Page-level text extractions
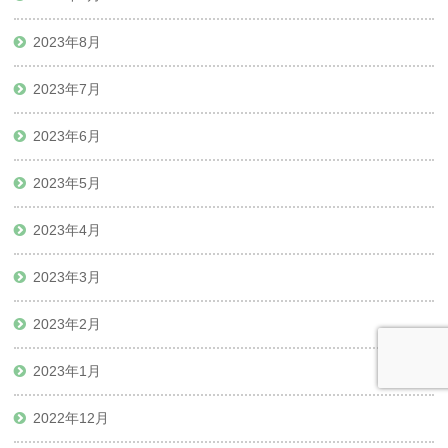
2023年8月
2023年7月
2023年6月
2023年5月
2023年4月
2023年3月
2023年2月
2023年1月
2022年12月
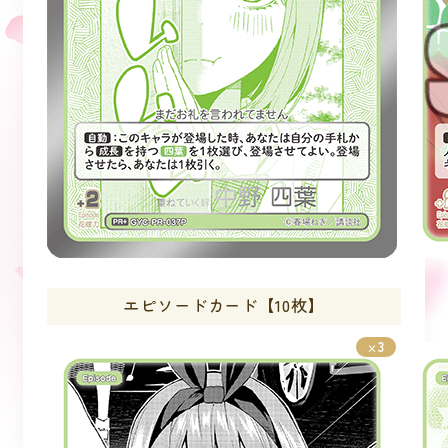
エピソードカード【10枚】
3
×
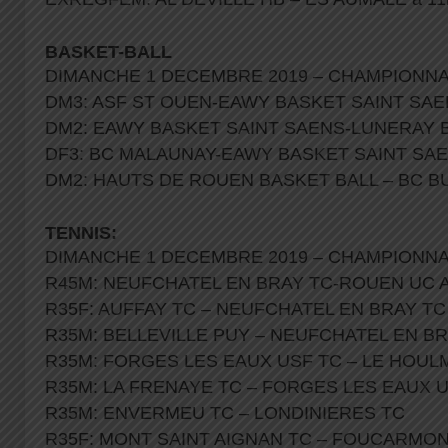
BASKET-BALL
DIMANCHE 1 DECEMBRE 2019 – CHAMPIONN
DM3: ASF ST OUEN-EAWY BASKET SAINT SAEN
DM2: EAWY BASKET SAINT SAENS-LUNERAY B
DF3: BC MALAUNAY-EAWY BASKET SAINT SAE
DM2: HAUTS DE ROUEN BASKET BALL – BC BU
TENNIS:
DIMANCHE 1 DECEMBRE 2019 – CHAMPIONN
R45M: NEUFCHATEL EN BRAY TC-ROUEN UC 
R35F: AUFFAY TC – NEUFCHATEL EN BRAY TC
R35M: BELLEVILLE PUY – NEUFCHATEL EN B
R35M: FORGES LES EAUX USF TC – LE HOUL
R35M: LA FRENAYE TC – FORGES LES EAUX 
R35M: ENVERMEU TC – LONDINIERES TC
R35F: MONT SAINT AIGNAN TC – FOUCARMON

= Work instruction =
Please copy the lines in the records above between the one holding "R45M: NEUFCHATEL EN BRAY TC-ROUEN UC" and the one holding "R35M: ENVERMEU TC – LONDINIERES TC", inclusive, exactly and with no other line.

= Your response =
R45M: NEUFCHATEL EN BRAY TC-ROUEN UC 
R35F: AUFFAY TC – NEUFCHATEL EN BRAY TC
R35M: BELLEVILLE PUY – NEUFCHATEL EN B
R35M: FORGES LES EAUX USF TC – LE HOUL
R35M: LA FRENAYE TC – FORGES LES EAUX 
R35M: ENVERMEU TC – LONDINIERES TC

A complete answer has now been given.